Bewertung:

Das Buch „Brother to a Dragonfly“ von Will Campbell ist ein ergreifendes Memoir, das Themen wie Familie, Ethnie, Sucht und die Komplexität menschlicher Beziehungen erforscht. Anhand der Geschichte zweier Brüder, die in den ländlichen Südstaaten aufwachsen, berührt Campbell tiefgreifende gesellschaftliche Themen und offenbart persönliche Kämpfe und Einsichten. Einige Leser hätten sich zwar gewünscht, dass Campbell mehr über seine eigenen Erfahrungen und weniger über die seines Bruders berichtet hätte, doch wurde das Buch weithin für seine Tiefe und sein Engagement gelobt und regt zum Nachdenken über schwierige Themen an.
Vorteile:⬤ Zum Nachdenken anregend und gut geschrieben
⬤ starke Bilder und Botschaften
⬤ fesselnde und herausfordernde Erzählung
⬤ emotionale Tiefe und persönlicher Kampf
⬤ bietet eine einzigartige Perspektive auf Ethnie, Familie und Religion
⬤ fesselnde Erzählung, die beim Leser ankommt.
⬤ Einige Leser waren der Meinung, dass der Fokus zu sehr auf den Problemen des Bruders lag und nicht auf den Heldentaten des Autors
⬤ die Erwartungen stimmen vielleicht nicht mit der Erzählung des Buches überein
⬤ einige Teile sind schmerzhaft zu lesen
⬤ einige Leser fanden das Buch nicht so erfüllend wie erwartet.

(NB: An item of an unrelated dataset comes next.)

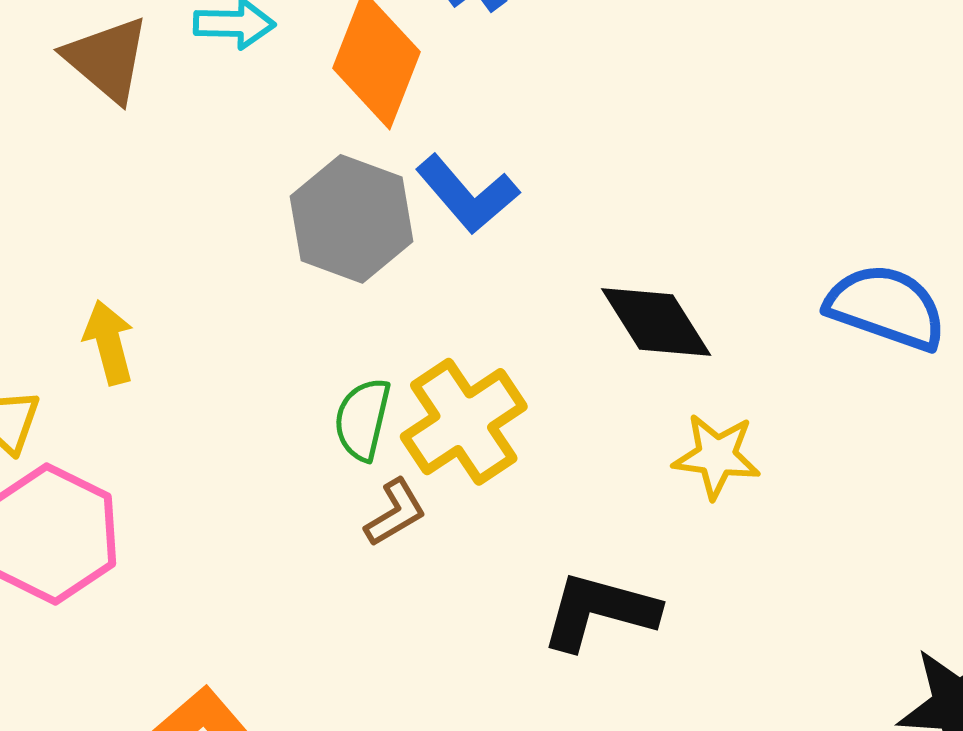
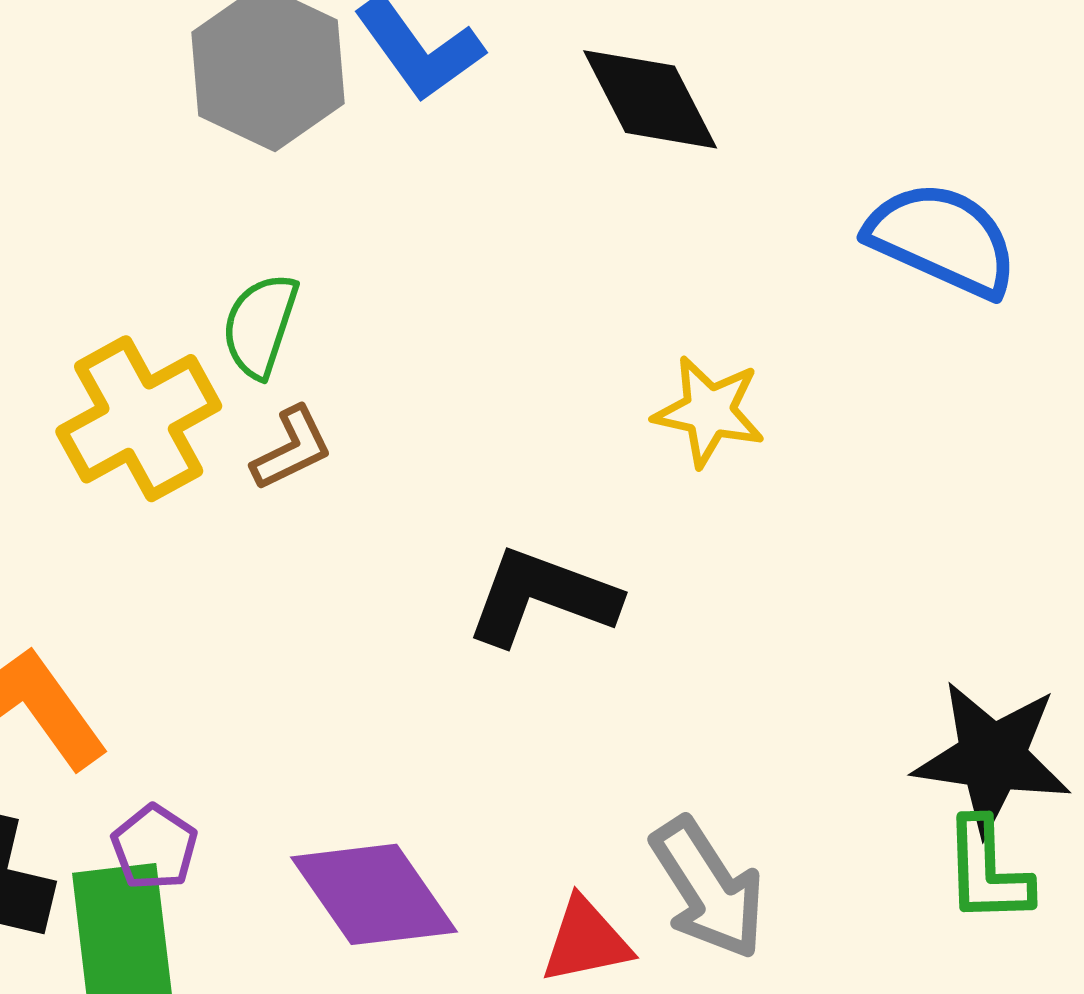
black diamond: (656, 322) -> (650, 99), moved
yellow cross: (464, 422) -> (139, 419), moved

(basierend auf 40 Leserbewertungen)
Brother to a Dragonfly
In Brother to a Dragonfly schreibt Will D. Campbell über sein Leben, als er in den 1930er Jahren in Amite County, Mississippi, in ärmlichen Verhältnissen aufwuchs, zusammen mit seinem älteren Bruder Joe. Obwohl sie in einer eng verbundenen Familie aufwuchsen und sich umeinander kümmerten, führten die beiden später sehr unterschiedliche Leben. Nachdem sie gemeinsam im Zweiten Weltkrieg gedient hatten, wurde Will ein hochgebildeter Baptistenprediger, der später eine wichtige Figur in den Anfangsjahren der Bürgerrechtsbewegung wurde, während Joe ein Apotheker wurde, der ein Drogenproblem entwickelte, das ihn schließlich das Leben kostete.
Bruder einer Libelle dient auch als historische Aufzeichnung. Obwohl Wills Liebe und Hingabe zu seinem Bruder im Vordergrund stehen, ist die Geschichte des Jim-Crow-Südens und der Bürgerrechtsbewegung in die Erzählung eingeflochten. Will ist bei vielen der wichtigsten Momente der Geschichte dabei - er war einer von vier Personen, die schwarze Schüler bei der Integration der öffentlichen Schulen in Little Rock begleiteten.
Er war der einzige Weiße, der bei der Gründung des SCLC anwesend war.
Er half den CORE- und SNCC-Freiheitsfahrern bei der Integration der Überlandbusse.
Er beteiligte sich an der Kampagne von Dr. Martin Luther King Jr. mit Boykotten, Sit-Ins und Märschen in Birmingham.
Und er war in der Nacht, als Dr. King ermordet wurde, im Lorraine Motel.
Wills Errungenschaften stehen jedoch nie im Schatten seines Bruders, und mit der Entwicklung seiner Beziehung zu Joe entwickelt sich auch Wills Glaube. Mit einem neuen Vorwort des Kongressabgeordneten John Lewis bringt dieses Buch das gemeinsame Leben von Will Campbell - Will, dem Bruder, und Will, dem Prediger - wieder zum Ausdruck.